[Region boundary data]
════════════════

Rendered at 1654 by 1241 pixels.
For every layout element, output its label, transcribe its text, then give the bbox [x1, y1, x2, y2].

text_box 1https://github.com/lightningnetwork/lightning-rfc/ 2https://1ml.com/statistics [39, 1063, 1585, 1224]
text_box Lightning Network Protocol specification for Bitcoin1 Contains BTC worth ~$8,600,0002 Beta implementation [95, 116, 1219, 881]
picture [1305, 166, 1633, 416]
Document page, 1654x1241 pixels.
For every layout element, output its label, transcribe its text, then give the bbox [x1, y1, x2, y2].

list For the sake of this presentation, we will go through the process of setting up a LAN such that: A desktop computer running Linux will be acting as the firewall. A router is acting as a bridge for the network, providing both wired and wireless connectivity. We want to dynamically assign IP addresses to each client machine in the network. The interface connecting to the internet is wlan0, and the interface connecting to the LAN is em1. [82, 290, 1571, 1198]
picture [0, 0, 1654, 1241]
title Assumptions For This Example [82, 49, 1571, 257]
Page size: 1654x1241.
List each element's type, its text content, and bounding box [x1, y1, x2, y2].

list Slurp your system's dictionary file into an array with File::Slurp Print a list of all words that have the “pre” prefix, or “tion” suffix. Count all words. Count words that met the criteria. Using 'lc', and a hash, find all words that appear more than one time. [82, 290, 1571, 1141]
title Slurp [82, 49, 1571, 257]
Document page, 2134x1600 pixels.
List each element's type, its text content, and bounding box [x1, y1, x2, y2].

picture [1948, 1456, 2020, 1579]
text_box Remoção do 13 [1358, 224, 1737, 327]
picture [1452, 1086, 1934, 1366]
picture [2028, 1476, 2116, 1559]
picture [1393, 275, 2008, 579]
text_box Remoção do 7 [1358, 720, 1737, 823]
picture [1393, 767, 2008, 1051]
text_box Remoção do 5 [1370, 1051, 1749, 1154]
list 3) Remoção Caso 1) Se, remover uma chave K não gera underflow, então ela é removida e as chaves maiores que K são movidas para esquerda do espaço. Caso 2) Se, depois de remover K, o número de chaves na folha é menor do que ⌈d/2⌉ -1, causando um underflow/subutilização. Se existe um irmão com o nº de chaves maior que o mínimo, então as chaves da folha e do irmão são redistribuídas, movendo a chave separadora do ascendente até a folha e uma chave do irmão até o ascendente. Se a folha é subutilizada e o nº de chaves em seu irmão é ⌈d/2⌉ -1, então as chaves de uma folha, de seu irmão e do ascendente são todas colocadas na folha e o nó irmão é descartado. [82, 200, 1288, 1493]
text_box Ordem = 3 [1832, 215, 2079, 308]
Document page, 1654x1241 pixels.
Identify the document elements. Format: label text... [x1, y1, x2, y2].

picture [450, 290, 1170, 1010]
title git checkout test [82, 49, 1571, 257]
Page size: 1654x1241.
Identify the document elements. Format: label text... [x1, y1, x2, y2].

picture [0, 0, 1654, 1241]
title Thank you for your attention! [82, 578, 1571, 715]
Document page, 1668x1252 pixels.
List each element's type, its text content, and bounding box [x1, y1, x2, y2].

════════════════

[SHORT EXERCISE]
Render every line above as a Markdown table with the columns "No." and "Line", numbering the rows in sequence and leaving out blank lines.

[FINAL ANSWER]
| No. | Line |
|---|---|
| 1 | Rendered at 1654 by 1241 pixels. |
| 2 | For every layout element, output its label, transcribe its text, then give the bbox [x1, y1, x2, y2]. |
| 3 | text_box 1https://github.com/lightningnetwork/lightning-rfc/ 2https://1ml.com/statistics [39, 1063, 1585, 1224] |
| 4 | text_box Lightning Network Protocol specification for Bitcoin1 Contains BTC worth ~$8,600,0002 Beta implementation [95, 116, 1219, 881] |
| 5 | picture [1305, 166, 1633, 416] |
| 6 | Document page, 1654x1241 pixels. |
| 7 | For every layout element, output its label, transcribe its text, then give the bbox [x1, y1, x2, y2]. |
| 8 | list For the sake of this presentation, we will go through the process of setting up a LAN such that: A desktop computer running Linux will be acting as the firewall. A router is acting as a bridge for the network, providing both wired and wireless connectivity. We want to dynamically assign IP addresses to each client machine in the network. The interface connecting to the internet is wlan0, and the interface connecting to the LAN is em1. [82, 290, 1571, 1198] |
| 9 | picture [0, 0, 1654, 1241] |
| 10 | title Assumptions For This Example [82, 49, 1571, 257] |
| 11 | Page size: 1654x1241. |
| 12 | List each element's type, its text content, and bounding box [x1, y1, x2, y2]. |
| 13 | list Slurp your system's dictionary file into an array with File::Slurp Print a list of all words that have the “pre” prefix, or “tion” suffix. Count all words. Count words that met the criteria. Using 'lc', and a hash, find all words that appear more than one time. [82, 290, 1571, 1141] |
| 14 | title Slurp [82, 49, 1571, 257] |
| 15 | Document page, 2134x1600 pixels. |
| 16 | List each element's type, its text content, and bounding box [x1, y1, x2, y2]. |
| 17 | picture [1948, 1456, 2020, 1579] |
| 18 | text_box Remoção do 13 [1358, 224, 1737, 327] |
| 19 | picture [1452, 1086, 1934, 1366] |
| 20 | picture [2028, 1476, 2116, 1559] |
| 21 | picture [1393, 275, 2008, 579] |
| 22 | text_box Remoção do 7 [1358, 720, 1737, 823] |
| 23 | picture [1393, 767, 2008, 1051] |
| 24 | text_box Remoção do 5 [1370, 1051, 1749, 1154] |
| 25 | list 3) Remoção Caso 1) Se, remover uma chave K não gera underflow, então ela é removida e as chaves maiores que K são movidas para esquerda do espaço. Caso 2) Se, depois de remover K, o número de chaves na folha é menor do que ⌈d/2⌉ -1, causando um underflow/subutilização. Se existe um irmão com o nº de chaves maior que o mínimo, então as chaves da folha e do irmão são redistribuídas, movendo a chave separadora do ascendente até a folha e uma chave do irmão até o ascendente. Se a folha é subutilizada e o nº de chaves em seu irmão é ⌈d/2⌉ -1, então as chaves de uma folha, de seu irmão e do ascendente são todas colocadas na folha e o nó irmão é descartado. [82, 200, 1288, 1493] |
| 26 | text_box Ordem = 3 [1832, 215, 2079, 308] |
| 27 | Document page, 1654x1241 pixels. |
| 28 | Identify the document elements. Format: label text... [x1, y1, x2, y2]. |
| 29 | picture [450, 290, 1170, 1010] |
| 30 | title git checkout test [82, 49, 1571, 257] |
| 31 | Page size: 1654x1241. |
| 32 | Identify the document elements. Format: label text... [x1, y1, x2, y2]. |
| 33 | picture [0, 0, 1654, 1241] |
| 34 | title Thank you for your attention! [82, 578, 1571, 715] |
| 35 | Document page, 1668x1252 pixels. |
| 36 | List each element's type, its text content, and bounding box [x1, y1, x2, y2]. |